*** Opening of TASK INPUT ***
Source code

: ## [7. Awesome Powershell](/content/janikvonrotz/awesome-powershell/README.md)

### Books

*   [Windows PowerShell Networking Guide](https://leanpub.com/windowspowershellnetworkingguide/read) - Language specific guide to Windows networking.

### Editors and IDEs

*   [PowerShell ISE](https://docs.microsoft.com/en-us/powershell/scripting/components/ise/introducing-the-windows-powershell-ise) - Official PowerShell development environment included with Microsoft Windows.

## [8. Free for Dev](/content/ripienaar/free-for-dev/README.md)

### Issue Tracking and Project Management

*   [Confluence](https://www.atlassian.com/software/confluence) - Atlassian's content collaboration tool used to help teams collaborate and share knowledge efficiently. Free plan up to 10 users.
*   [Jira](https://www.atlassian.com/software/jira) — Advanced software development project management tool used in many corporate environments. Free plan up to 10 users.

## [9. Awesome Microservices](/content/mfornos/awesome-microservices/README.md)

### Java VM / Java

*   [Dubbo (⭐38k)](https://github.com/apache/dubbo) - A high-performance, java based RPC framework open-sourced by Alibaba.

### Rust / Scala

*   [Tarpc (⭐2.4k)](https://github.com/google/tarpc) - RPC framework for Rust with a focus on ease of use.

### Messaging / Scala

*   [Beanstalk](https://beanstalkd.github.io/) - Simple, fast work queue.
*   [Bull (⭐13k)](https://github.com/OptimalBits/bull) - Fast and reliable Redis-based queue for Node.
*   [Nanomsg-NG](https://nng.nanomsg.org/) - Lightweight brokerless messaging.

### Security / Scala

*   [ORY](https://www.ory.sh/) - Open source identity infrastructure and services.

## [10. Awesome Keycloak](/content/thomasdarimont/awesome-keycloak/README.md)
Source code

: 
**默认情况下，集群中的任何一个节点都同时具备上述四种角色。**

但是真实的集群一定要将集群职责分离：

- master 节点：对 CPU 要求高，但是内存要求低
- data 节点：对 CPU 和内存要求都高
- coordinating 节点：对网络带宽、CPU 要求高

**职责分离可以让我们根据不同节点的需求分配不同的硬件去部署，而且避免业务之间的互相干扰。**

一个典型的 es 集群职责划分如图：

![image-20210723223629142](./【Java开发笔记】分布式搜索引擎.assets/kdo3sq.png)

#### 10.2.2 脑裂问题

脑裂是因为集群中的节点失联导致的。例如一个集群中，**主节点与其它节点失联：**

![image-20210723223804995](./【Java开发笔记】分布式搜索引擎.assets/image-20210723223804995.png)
*** Close of TASK INPUT ***
PROBLEM DESCRIPTION ▸ Rewrite the entries above with "RPC framework" replaced by "remote procedure call framework" wherever it occurs, keeping everything else the same.

THE ANSWER ▸
Source code

: ## [7. Awesome Powershell](/content/janikvonrotz/awesome-powershell/README.md)

### Books

*   [Windows PowerShell Networking Guide](https://leanpub.com/windowspowershellnetworkingguide/read) - Language specific guide to Windows networking.

### Editors and IDEs

*   [PowerShell ISE](https://docs.microsoft.com/en-us/powershell/scripting/components/ise/introducing-the-windows-powershell-ise) - Official PowerShell development environment included with Microsoft Windows.

## [8. Free for Dev](/content/ripienaar/free-for-dev/README.md)

### Issue Tracking and Project Management

*   [Confluence](https://www.atlassian.com/software/confluence) - Atlassian's content collaboration tool used to help teams collaborate and share knowledge efficiently. Free plan up to 10 users.
*   [Jira](https://www.atlassian.com/software/jira) — Advanced software development project management tool used in many corporate environments. Free plan up to 10 users.

## [9. Awesome Microservices](/content/mfornos/awesome-microservices/README.md)

### Java VM / Java

*   [Dubbo (⭐38k)](https://github.com/apache/dubbo) - A high-performance, java based remote procedure call framework open-sourced by Alibaba.

### Rust / Scala

*   [Tarpc (⭐2.4k)](https://github.com/google/tarpc) - remote procedure call framework for Rust with a focus on ease of use.

### Messaging / Scala

*   [Beanstalk](https://beanstalkd.github.io/) - Simple, fast work queue.
*   [Bull (⭐13k)](https://github.com/OptimalBits/bull) - Fast and reliable Redis-based queue for Node.
*   [Nanomsg-NG](https://nng.nanomsg.org/) - Lightweight brokerless messaging.

### Security / Scala

*   [ORY](https://www.ory.sh/) - Open source identity infrastructure and services.

## [10. Awesome Keycloak](/content/thomasdarimont/awesome-keycloak/README.md)
Source code

: 
**默认情况下，集群中的任何一个节点都同时具备上述四种角色。**

但是真实的集群一定要将集群职责分离：

- master 节点：对 CPU 要求高，但是内存要求低
- data 节点：对 CPU 和内存要求都高
- coordinating 节点：对网络带宽、CPU 要求高

**职责分离可以让我们根据不同节点的需求分配不同的硬件去部署，而且避免业务之间的互相干扰。**

一个典型的 es 集群职责划分如图：

![image-20210723223629142](./【Java开发笔记】分布式搜索引擎.assets/kdo3sq.png)

#### 10.2.2 脑裂问题

脑裂是因为集群中的节点失联导致的。例如一个集群中，**主节点与其它节点失联：**

![image-20210723223804995](./【Java开发笔记】分布式搜索引擎.assets/image-20210723223804995.png)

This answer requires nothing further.